やわらかな温度

 フローリングの床は、素足にはひどく冷たい。
 ひたひたと歩き、マグカップを持ったまま窓辺へ寄る。小さく吐いた息が白く見えたのは、気のせいではないだろう。
 素肌の上に、下着の他はネル地のパジャマを着ただけだ。冷気は体のあちこちを撫でるが、決して不快なものではない。
 お湯で溶かしただけのポタージュスープをすすりながら、カーテンをめくる。
「………………雪か……」
 随分冷えると思ったら。
 この街に雪は滅多に降らないと、昨日坂井が言っていたことを思い出す。温暖な気候だから、冬でも暖かいのだと言っていた。そのため、N市はそうでもないが、近くの温泉があるような土地は避寒地になっているのだと。だが――滅多にないことが起こったらしい。
 生まれ故郷の長野のように、脚が埋もれてしまうほど積もっているわけではない。たかだか数センチ、というところだろう。それでも雪の白は、家々の屋根や車に覆い被さっている。
 ベランダの手すりにも積もっているのを発見すると、下村はマグカップを床に置き、鍵を開けて素足のままベランダに出た。ひんやりを通り越して痛いほどに冷たいコンクリートの床すら気にせず両足で立つ。手を伸ばして、手すりに積もった雪を集め、左手に載せた。
 左手は、今は木製の義手を嵌めている。

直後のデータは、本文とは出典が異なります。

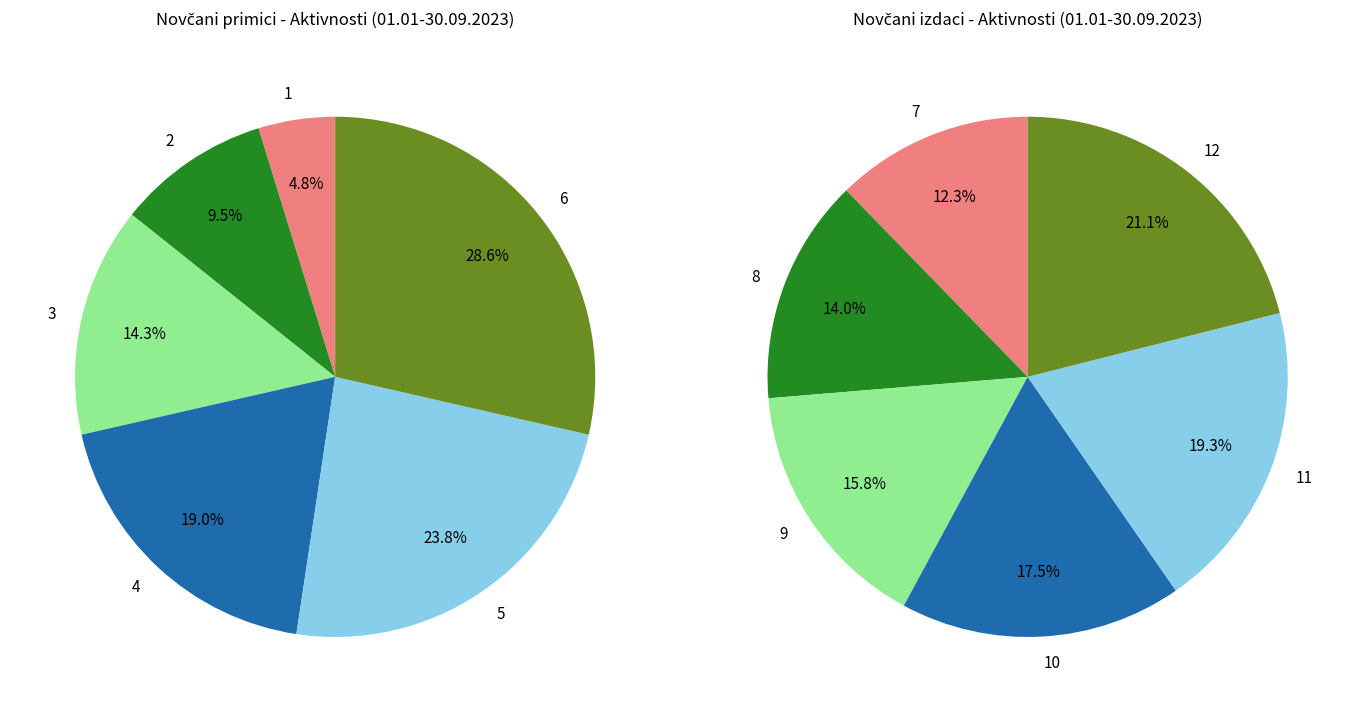

Does 4 account for over 50% of the chart?

No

神経が通っていない手では、雪の冷たさを感じることはない。体温がないだけ、雪の解ける速度が遅い。雪が解けてできた水が、少しずつ出来物の掌の上に溜まっていく。
 雪がすっかり小さな小さな水溜りになるのを見てから、部屋へ戻る。外気よりマシという程度の室温だが、ほっと吐いた息はやはり白い。

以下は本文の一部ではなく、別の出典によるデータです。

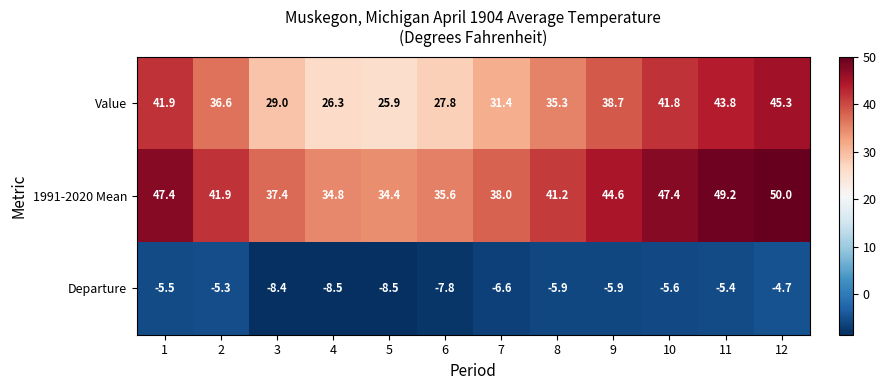

What is the approximate value of Departure at 12?

-4.7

 リビングから続いた部屋に置かれたパイプベッドに視線をやる。盛り上がった布団の中には、坂井がいる。――坂井の部屋なのだから、いて当然だ。下村が坂井の部屋にいるのは、昨晩この部屋に泊まったからだ。年明け早々、川中の声がかりで行われた初日の出クルージングに二人も参加し、その後当然のようになだれ込んだ宴会の後、二人でまただらだらと飲み食いしていたからだ。
 そっと近寄り、寝顔を見下ろす。横を向いた寝顔は無防備で、起きている時より幼いようにも思える。穏やかな眠りを貪っているのだろう。

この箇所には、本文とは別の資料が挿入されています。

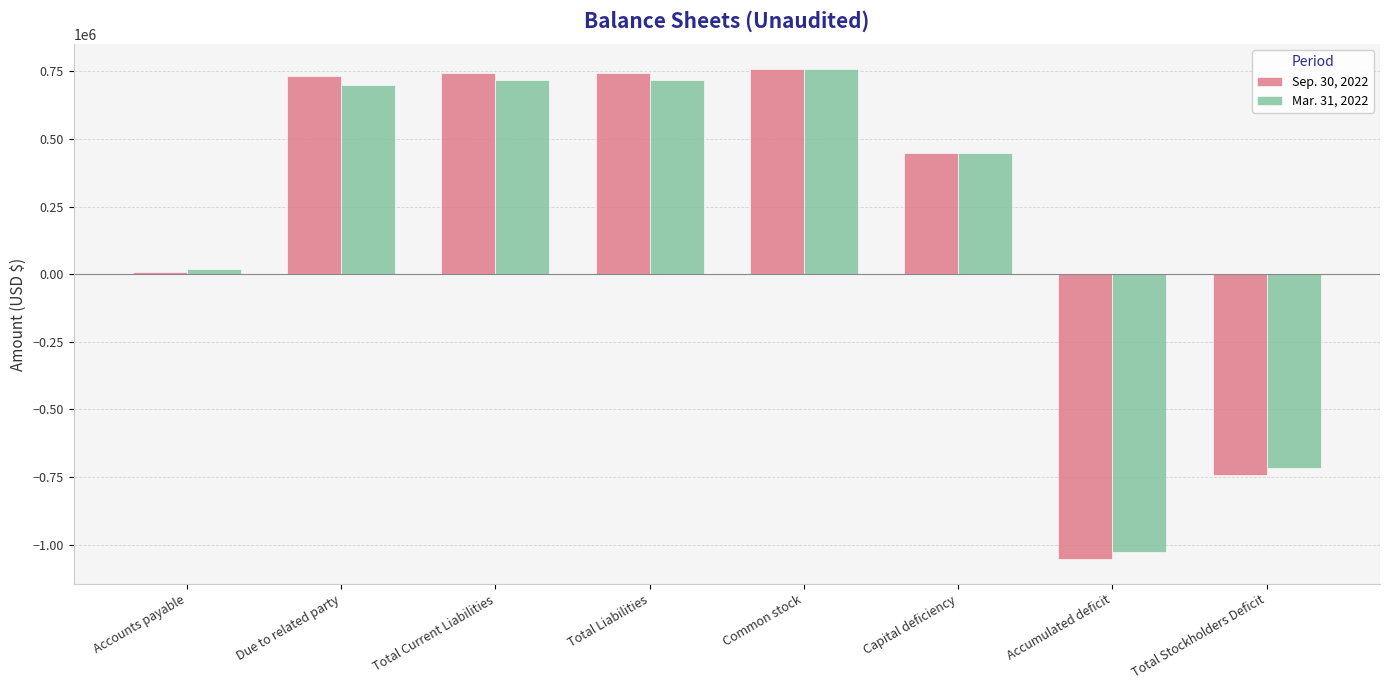

At which category is the sum across all series the highest?

Common stock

 触れたらきっと目を覚ます。外気と雪に冷やされた指先や体は、温かな眠りを妨げてしまう。そう思うと髪に触れることすら躊躇われてしまった。結果として、じっと寝顔を見下ろすだけになる。
 男の顔を好んで眺める趣味はない。ないのだが、坂井の顔だと思うと好奇心が勝る。起きている時にはまず見られない表情を見られることも、理由のひとつだ。
 どれくらいそうしていたのか。テレビの上の置時計を見ると、昼近くを指している。秋山の女房が持たせてくれた御節をつまもうかと立ち上がりかけ、再び坂井へ視線を落とす。何か言った気がしたが、目覚める気配はない。寝言だったのだろう。
 口元を小さく綻ばせると、今度こそ立ち上がった。
「……今年もよろしく」
 声になるかならないかのかすかな声で告げ、髪をひと撫ですると、ベッドからそっと離れた。
 軽く握った掌は、もう温んでいた。